I’m not really sure where to start. Im 17M. I guess I’ve always told myself from the age I started finding girls and guys attractive that I’m not interested in a relationship and I used to believe it however I still had an attraction to people I just wouldn’t act on it. I remeber there was this time when i was maybe 10 an there was thing girl and I was crushing on her so hard, we weren’t super close but we were chill and she got her friend to ask me out for her. I said no but it was more that I dismissed it as we became closer friends when we got to high-school until she moved away. That’s just one example but I feel like as I’ve got older obviously I’m still young but I’m in college and I feel like I’ve lost alot of appeal to have a relationship and feel like I’ve lost alot of my attraction to people in a romantic way but as I begun pushing my feelings to side and trying to ignore them I’ve gotten this constant feeling of loneliness just in the background that can only be cured by having a relationship and obviously I still want a relationship I’m just too scared which is why I begun pushing the feelings to the side and I know it’s normal for teenagers and people in general to be scared of having a relationship but it just feels really extreme and like it’s more of a problem but hey what do I know. And I’ve tried to find the cause of this by listening to podcasts and they say things such as past trauma or low self esteem but I don’t have any of what they suggest and but maybe pushing my feelings aside makes this hard to do. This could just be as simple as “Your 17 and have never had a relationship ofcoarse your scared” but it kinda feels like a big problem and more but idk. Would really apriciate any help on this.

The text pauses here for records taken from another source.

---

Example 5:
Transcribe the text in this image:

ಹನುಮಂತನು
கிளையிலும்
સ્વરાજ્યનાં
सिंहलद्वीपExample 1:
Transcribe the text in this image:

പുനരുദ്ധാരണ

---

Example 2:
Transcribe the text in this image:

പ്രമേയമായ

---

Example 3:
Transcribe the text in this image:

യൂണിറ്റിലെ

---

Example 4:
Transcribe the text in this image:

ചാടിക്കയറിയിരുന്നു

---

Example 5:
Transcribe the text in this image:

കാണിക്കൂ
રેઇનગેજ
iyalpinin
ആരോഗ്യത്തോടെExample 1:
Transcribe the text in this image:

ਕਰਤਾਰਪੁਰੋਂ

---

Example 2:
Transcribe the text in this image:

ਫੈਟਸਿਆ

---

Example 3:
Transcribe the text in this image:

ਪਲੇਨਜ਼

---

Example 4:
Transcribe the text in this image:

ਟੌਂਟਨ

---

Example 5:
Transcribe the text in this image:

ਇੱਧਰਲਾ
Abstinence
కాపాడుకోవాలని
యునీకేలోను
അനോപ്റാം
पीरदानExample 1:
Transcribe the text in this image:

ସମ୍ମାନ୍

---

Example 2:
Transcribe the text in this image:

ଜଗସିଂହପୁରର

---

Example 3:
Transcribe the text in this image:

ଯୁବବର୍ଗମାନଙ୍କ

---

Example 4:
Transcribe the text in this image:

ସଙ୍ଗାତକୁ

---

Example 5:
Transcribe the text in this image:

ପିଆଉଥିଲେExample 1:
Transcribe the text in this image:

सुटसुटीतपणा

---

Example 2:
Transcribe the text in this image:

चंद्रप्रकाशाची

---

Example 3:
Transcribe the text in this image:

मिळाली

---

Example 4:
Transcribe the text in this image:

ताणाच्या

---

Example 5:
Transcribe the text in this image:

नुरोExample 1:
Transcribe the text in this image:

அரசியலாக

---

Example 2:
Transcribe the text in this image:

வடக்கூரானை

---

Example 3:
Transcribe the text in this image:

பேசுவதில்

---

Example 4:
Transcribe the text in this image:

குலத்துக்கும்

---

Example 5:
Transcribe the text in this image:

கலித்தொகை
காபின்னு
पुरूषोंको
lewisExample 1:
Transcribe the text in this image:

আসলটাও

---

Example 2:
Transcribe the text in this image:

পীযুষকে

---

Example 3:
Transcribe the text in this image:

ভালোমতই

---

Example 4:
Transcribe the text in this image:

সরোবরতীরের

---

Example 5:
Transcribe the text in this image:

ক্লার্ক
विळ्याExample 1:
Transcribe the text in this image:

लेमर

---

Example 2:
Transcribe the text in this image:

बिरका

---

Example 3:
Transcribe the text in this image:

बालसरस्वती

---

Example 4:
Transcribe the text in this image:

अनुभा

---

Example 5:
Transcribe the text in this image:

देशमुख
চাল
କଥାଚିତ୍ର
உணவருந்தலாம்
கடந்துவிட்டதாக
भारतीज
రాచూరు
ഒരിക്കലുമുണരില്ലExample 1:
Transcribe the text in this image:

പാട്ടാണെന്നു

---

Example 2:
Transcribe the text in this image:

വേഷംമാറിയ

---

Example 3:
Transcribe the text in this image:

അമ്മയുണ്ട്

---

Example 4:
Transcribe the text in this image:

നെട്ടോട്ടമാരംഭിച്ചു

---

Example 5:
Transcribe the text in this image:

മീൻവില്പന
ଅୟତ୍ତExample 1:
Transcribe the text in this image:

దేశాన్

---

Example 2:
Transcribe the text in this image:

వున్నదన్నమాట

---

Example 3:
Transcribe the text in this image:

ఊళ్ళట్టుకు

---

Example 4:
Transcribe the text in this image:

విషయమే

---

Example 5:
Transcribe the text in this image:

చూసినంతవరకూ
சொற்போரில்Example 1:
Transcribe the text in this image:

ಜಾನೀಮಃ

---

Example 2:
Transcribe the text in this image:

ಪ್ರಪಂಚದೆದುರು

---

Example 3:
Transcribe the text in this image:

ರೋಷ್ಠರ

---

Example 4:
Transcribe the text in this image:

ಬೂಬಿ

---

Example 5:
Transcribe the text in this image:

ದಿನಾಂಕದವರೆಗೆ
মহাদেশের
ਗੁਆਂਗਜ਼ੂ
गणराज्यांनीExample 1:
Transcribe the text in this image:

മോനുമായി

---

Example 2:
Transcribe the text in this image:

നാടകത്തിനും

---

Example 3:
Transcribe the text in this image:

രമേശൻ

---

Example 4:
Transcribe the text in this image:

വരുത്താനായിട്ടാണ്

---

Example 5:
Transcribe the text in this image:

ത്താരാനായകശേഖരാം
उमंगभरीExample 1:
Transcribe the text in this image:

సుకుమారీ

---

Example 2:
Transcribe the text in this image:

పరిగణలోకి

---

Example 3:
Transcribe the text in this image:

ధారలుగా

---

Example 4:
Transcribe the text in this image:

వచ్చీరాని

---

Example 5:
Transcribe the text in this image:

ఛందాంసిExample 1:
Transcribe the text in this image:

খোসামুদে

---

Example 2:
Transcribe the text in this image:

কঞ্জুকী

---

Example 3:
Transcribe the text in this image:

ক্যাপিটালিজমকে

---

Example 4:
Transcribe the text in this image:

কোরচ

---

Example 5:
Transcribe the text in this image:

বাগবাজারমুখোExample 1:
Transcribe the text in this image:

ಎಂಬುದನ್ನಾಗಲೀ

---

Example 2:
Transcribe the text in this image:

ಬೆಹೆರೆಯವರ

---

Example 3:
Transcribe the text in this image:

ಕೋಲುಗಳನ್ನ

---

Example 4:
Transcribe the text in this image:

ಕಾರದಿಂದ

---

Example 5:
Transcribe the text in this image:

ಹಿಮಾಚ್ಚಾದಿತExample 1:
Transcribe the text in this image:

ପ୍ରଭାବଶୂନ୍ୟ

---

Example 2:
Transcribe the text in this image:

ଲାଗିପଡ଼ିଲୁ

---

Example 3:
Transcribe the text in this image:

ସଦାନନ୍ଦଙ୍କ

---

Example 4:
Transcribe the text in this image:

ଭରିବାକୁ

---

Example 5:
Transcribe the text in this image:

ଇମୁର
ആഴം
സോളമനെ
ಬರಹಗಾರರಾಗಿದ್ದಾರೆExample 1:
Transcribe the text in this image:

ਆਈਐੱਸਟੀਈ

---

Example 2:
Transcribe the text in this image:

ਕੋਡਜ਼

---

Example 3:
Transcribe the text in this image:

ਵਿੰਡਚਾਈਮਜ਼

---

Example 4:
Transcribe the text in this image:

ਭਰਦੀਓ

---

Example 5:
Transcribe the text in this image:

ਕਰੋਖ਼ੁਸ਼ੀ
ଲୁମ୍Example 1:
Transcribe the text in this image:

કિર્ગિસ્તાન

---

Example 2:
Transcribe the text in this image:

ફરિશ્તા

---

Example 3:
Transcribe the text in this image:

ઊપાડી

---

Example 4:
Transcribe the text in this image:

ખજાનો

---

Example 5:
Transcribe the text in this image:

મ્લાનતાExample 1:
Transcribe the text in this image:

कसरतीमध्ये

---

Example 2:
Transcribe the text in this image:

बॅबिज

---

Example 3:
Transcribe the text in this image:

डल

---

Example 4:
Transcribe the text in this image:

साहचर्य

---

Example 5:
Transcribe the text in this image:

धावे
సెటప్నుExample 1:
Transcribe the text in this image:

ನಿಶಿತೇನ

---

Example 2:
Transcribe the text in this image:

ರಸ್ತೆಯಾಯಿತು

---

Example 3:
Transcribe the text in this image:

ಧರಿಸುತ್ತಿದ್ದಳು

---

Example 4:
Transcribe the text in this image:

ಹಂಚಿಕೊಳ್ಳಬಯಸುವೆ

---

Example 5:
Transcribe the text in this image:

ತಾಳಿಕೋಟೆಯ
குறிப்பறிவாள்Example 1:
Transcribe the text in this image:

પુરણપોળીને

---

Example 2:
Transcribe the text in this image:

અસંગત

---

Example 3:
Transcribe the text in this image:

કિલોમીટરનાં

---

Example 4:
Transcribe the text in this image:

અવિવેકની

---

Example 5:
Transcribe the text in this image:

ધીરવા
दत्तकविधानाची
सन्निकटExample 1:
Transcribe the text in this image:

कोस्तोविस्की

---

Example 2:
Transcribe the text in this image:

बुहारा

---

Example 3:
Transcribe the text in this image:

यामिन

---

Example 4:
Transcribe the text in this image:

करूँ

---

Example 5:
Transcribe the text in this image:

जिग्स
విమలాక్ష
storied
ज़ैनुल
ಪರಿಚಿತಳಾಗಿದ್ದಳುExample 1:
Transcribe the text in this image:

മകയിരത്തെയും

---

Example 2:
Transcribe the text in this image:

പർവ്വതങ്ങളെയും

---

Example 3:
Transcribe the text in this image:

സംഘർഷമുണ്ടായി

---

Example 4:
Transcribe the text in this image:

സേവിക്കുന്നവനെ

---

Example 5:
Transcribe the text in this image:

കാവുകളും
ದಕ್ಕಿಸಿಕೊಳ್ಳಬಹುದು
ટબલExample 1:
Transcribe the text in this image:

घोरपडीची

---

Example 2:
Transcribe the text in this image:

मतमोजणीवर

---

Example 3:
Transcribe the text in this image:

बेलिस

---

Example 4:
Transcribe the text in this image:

TL;DR: I have had a fear of having a relationship has kept me from having a relationship but has begun to affect my mental healtg negatively. Advice?
Comments
you’re young, and maybe aren’t personally ready. if thats the case, that’s completely okay. everyone moves at their own pace. you’ll find someone that just feels effortless, and maybe that’ll be when you’re older and just simply more ready. it’s also normal to feel nervous. dates can be scary, and making moves towards a romantic relationship can also be scary. but that nervousness will be entwined with excitement with the right person. i was the same way when i was younger. asked out by guys but was too scared for a relationship and would become very avoidant. as an adult now im excited to be dating (but still get nervous butterflies too)! its fun, but only when you’re truly ready.